## RECORDS
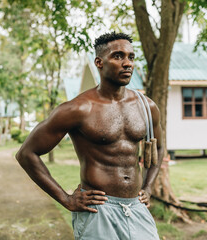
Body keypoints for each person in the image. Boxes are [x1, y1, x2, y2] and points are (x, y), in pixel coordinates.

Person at [15, 32, 163, 240]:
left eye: (131, 57)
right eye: (118, 56)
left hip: (136, 208)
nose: (127, 63)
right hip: (98, 212)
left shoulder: (147, 107)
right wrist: (66, 199)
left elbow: (158, 147)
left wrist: (147, 187)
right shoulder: (78, 109)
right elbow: (26, 154)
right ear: (99, 62)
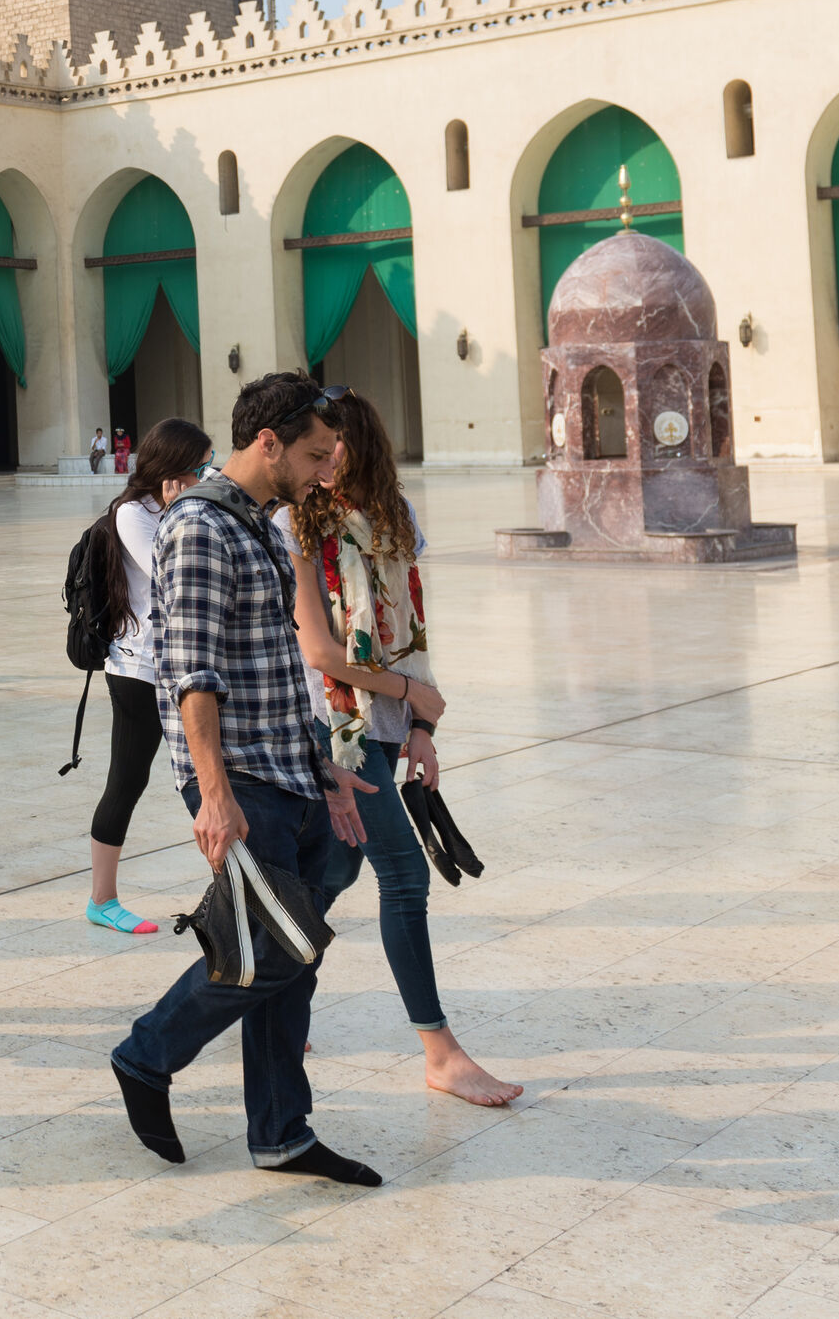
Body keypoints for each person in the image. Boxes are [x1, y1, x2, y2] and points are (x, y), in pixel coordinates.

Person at [108, 371, 381, 1186]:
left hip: (286, 768)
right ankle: (146, 1053)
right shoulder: (198, 527)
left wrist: (322, 764)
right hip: (236, 777)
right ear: (267, 443)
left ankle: (281, 1134)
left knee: (286, 953)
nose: (324, 470)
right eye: (312, 453)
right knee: (281, 949)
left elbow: (273, 666)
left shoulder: (261, 524)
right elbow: (190, 673)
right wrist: (213, 794)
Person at [286, 390, 521, 1108]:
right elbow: (319, 649)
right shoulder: (295, 523)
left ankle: (273, 1003)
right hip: (335, 726)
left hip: (385, 722)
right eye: (313, 450)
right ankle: (439, 1053)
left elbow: (411, 623)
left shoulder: (394, 518)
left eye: (332, 447)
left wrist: (420, 723)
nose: (322, 461)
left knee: (332, 872)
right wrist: (403, 694)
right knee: (402, 874)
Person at [84, 416, 214, 935]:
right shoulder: (132, 514)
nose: (208, 474)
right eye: (201, 466)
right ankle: (102, 899)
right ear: (175, 467)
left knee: (213, 776)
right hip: (139, 670)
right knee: (128, 780)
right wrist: (184, 508)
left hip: (187, 663)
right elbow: (172, 569)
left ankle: (242, 885)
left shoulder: (188, 505)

## WHAT THE TASK REQUIRES
One line contains "right shoulder: (132, 514)". Return that line and every later line through the end of the listing above, exactly, and nothing else.

## REPLY
right shoulder: (132, 514)
nose: (208, 474)
right eye: (201, 466)
right ankle: (102, 899)
right ear: (175, 467)
left knee: (213, 776)
right hip: (139, 670)
right knee: (128, 780)
right wrist: (184, 508)
left hip: (187, 663)
right elbow: (172, 569)
left ankle: (242, 885)
left shoulder: (188, 505)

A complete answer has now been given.